Let us now chronicle the rise and sort-of fall of British YouTuber and now-former national e-cycling champion Cameron Jeffers. Unfortunately, the nouns in this story do not become that much easier to understand as we proceed, but please bear with me.
The story begins in March, when Jeffers won the first-ever British virtual racing national championship. The race was broadcast on BT Sport, and the live finals took place in front of a studio audience on the virtual cycling platform Zwift (Barry Bonds is a user). Zwift is a way to gamify the riding of a stationary bike, and the video below shows what Jeffers’s win looked like. Exciting, sure, but also, uh, different from outside road cycling. Please pay attention to the light-up tires on Jeffers’s bike, since they are at the crux of this saga.
Six months later, British Cycling informed Jeffers that he had been stripped of the title after the governing body discovered “manipulation of pre-race data to gain an unfair advantage.” It turns out that the result of said manipulation was the very bike that Jeffers rode to the title. Jeffers’s in-game character won the race on a Concept Z1, which is better known as the Tron bike, for obvious reasons.
A website called Zwift Insider tells us it is the fastest and also “definitely the coolest” bike in Zwift (Jeffers claimed later that there are faster bikes). It seems peculiar to me that an official cycling national championship race would allow competitors to ride different virtual bikes and start on a less-than-level playing field, but that’s probably why I am neither a cycling bureaucrat nor an esports champion.
Anyway, the Concept Z1 can only be unlocked by riders who have climbed 50,000 meters in the game, a process which my friends at Zwift Insider also tell me takes “months.” Jeffers did not go through the entire process of obtaining the virtual bike through legitimate means, as several of his competitors did, instead using a simulator to trick Zwift into thinking his character had climbed all 50,000 meters. The ANT+ simulator allows users to manipulate their power, weight, and other stats in the game, and Jeffers had his character ride at 2,000 watts up long climbs, which is a lot. This gave him access to the Concept Z1, a bike whose sole drawback is that it prevents your in-game character from properly crouching in an aerodynamic position when descending. Shout out Zwift Motherfucking Insider for teaching me so much today.
It’s worth noting here that Jeffers also races professionally on the road for Saint Piran, so he’s definitely got the talent to win an event like the 2019 British Cycling eRacing Championships on any bike. The impropriety that occurred was not significant enough that some yahoo waltzed in and won. I guess this is technically moto-doping, since a computer is a machine.
The decision came down in September, and British Cycling announced last Friday that Jeffers had been fined, suspended from all forms of racing for six months, and stripped of his title.

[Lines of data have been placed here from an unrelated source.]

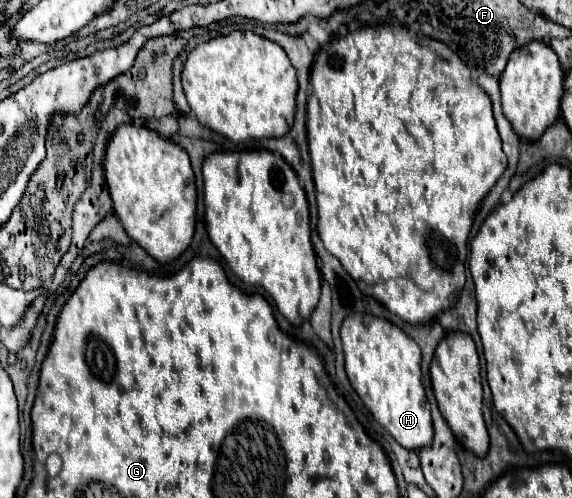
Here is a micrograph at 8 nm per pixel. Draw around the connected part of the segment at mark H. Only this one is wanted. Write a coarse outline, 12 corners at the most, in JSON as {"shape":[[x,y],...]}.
{"shape":[[344,319],[346,375],[404,449],[434,429],[420,347],[394,323]]}

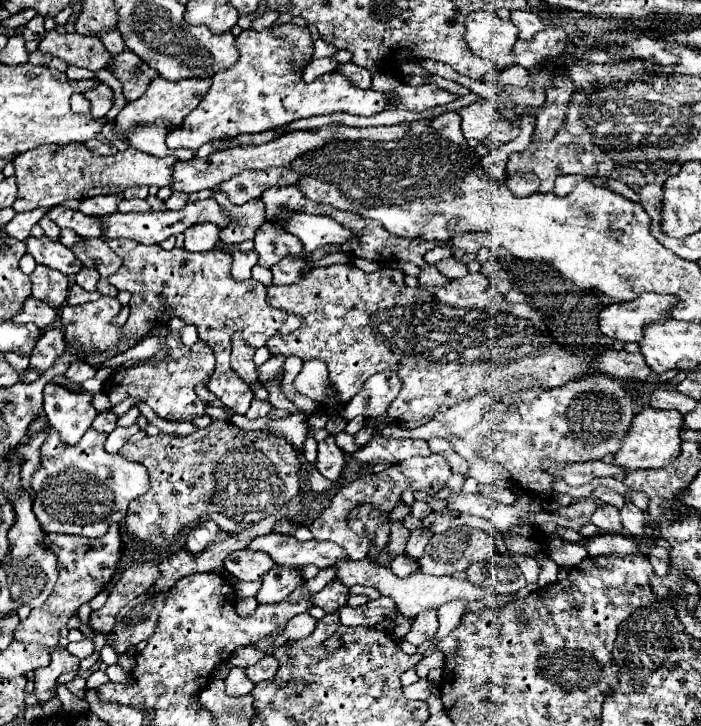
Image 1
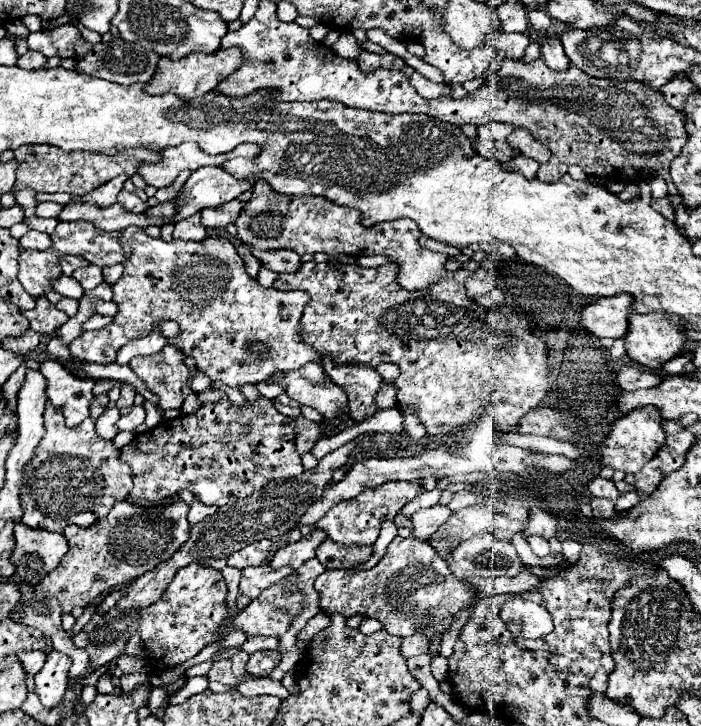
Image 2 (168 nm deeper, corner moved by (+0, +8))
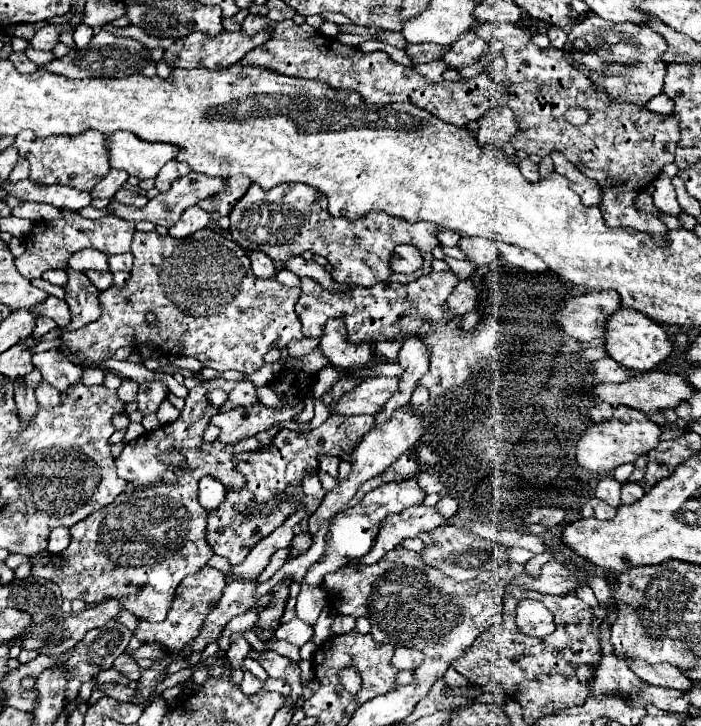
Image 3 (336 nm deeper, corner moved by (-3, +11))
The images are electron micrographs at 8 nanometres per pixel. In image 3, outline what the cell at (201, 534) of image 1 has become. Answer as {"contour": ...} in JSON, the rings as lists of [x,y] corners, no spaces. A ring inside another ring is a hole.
{"contour":[[[215,477],[199,479],[199,501],[207,511],[221,505],[223,499],[225,499],[225,487],[221,481],[215,481]]]}

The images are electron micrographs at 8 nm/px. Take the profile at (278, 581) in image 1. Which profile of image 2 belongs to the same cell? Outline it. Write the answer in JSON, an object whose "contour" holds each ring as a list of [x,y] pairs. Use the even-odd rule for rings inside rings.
{"contour":[[[314,530],[308,536],[302,536],[298,542],[294,544],[286,544],[280,550],[276,550],[274,558],[270,560],[272,568],[284,568],[284,566],[292,566],[294,570],[298,570],[306,560],[314,558],[316,554],[316,546],[326,540],[326,534],[322,530]]]}

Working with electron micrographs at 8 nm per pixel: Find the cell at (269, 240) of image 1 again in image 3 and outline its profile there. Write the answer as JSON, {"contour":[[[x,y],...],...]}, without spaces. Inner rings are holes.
{"contour":[[[293,257],[293,259],[289,259],[289,261],[285,263],[285,267],[287,267],[289,271],[293,271],[297,277],[309,277],[309,279],[321,283],[327,291],[347,291],[347,289],[351,287],[351,285],[343,285],[343,283],[333,281],[331,275],[329,275],[329,271],[327,271],[323,265],[319,265],[319,263],[315,263],[315,261],[305,261],[303,257]]]}

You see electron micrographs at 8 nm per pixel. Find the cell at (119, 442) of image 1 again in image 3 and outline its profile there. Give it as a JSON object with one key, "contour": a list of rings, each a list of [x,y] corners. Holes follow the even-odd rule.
{"contour":[[[145,381],[145,383],[141,383],[139,395],[137,395],[139,411],[143,415],[157,411],[167,395],[169,395],[169,387],[167,387],[165,381]]]}

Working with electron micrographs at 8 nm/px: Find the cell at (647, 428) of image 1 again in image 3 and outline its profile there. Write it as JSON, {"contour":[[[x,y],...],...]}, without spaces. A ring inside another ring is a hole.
{"contour":[[[619,407],[609,421],[591,425],[577,443],[577,463],[589,471],[613,471],[623,463],[637,461],[639,455],[655,449],[661,429],[647,419],[643,411],[631,407]]]}

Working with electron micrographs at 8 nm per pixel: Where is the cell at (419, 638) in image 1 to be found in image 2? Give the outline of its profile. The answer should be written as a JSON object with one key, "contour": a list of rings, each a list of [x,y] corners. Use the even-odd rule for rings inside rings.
{"contour":[[[414,632],[412,636],[402,640],[402,656],[410,658],[410,656],[418,656],[418,654],[426,654],[428,652],[428,640],[424,636],[424,632]]]}

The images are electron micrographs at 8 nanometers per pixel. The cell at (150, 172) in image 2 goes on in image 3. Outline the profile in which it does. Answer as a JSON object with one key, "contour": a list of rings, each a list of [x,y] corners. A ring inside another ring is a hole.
{"contour":[[[127,131],[109,133],[105,137],[107,137],[111,167],[125,169],[129,175],[135,175],[139,181],[157,177],[159,169],[167,161],[175,159],[175,155],[179,153],[179,147],[175,145],[139,141],[139,137]]]}

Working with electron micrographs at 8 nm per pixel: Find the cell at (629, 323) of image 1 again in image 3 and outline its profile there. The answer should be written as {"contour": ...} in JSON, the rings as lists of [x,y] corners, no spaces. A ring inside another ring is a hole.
{"contour":[[[591,291],[577,295],[557,311],[557,325],[569,337],[589,343],[601,337],[601,323],[617,311],[615,291]]]}

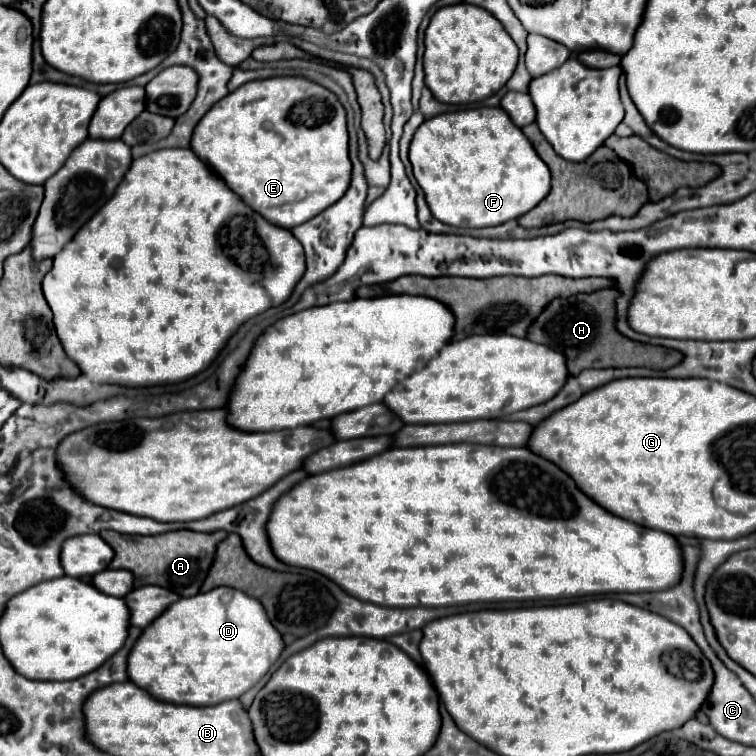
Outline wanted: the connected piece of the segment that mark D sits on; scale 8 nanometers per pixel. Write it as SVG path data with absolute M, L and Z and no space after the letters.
M220 586L192 598L180 598L176 606L170 606L152 626L148 626L128 656L128 676L130 680L150 692L154 698L170 704L190 704L208 706L220 704L224 700L240 698L250 690L260 678L270 670L270 666L280 658L286 644L282 634L268 622L266 608L256 598L244 594L242 590Z

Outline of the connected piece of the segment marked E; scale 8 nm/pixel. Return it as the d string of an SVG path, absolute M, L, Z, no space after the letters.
M278 76L256 80L230 92L208 110L192 134L190 148L254 212L276 226L294 228L332 206L344 196L350 184L352 162L348 158L348 130L344 128L344 116L346 112L338 98L324 86L306 78Z

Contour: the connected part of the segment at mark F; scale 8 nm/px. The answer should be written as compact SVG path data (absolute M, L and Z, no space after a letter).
M468 108L424 120L410 142L414 176L436 220L484 228L516 220L550 192L550 170L502 108Z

Since Jeffers is a prolific YouTuber with 49.9k subscribers (as of publication) who tune in for cycling and travel videos with names like I’VE WAITED SO LONG TO TELL YOU THIS NEWS, I HAVE TO LEAVE AGAIN, WE MISSED THE BIKE RACE., WHAT IS THIS ON MY BIKE?!, WHEN WILL IT END, and RODE UP A HUGE HILL, to name a few, he released his version of the video that every YouTube creator will inevitably make someday: An apology video. It’s 15 minutes long, features a full length explanation of what went wrong, and it has radicalized me to Jeffers’s cause.
Shortly after he started racing on Zwift last December, an unnamed person approached Jeffers with an offer to help him get the Tron bike with the use of an ANT+ simulator. As he tells it, he wanted the Concept Z1 because “it looks cool.” British cycling actually performed a check-up on Jeffers’s gear before the finals, and he went into the championship race fully approved. He apologized for what he did, calling it “unethical and unsporting,” though he also noted that British Cycling also didn’t introduce its official e-racing regulations until March 2019, which was months after Jeffers obtained the Concept Z1 through allegedly nefarious means.
“Kinda moving forward, I’m not really sure what this means,” Jeffers said. “I kinda hope you guys took something from that and you can find it within yourselves to forgive me.” I can only speak for myself but I have forgiven Cameron Jeffers for the grave offense of letting some random person on a virtual cycling game improperly help him obtain a bike that looks like the motorcycles from 1982’s Tron starring Jeff Bridges and Cindy Morgan, and then use that bike to win the first-ever British national championships of riding a fake bike on a computer. Hopefully you are a big enough person to do the same.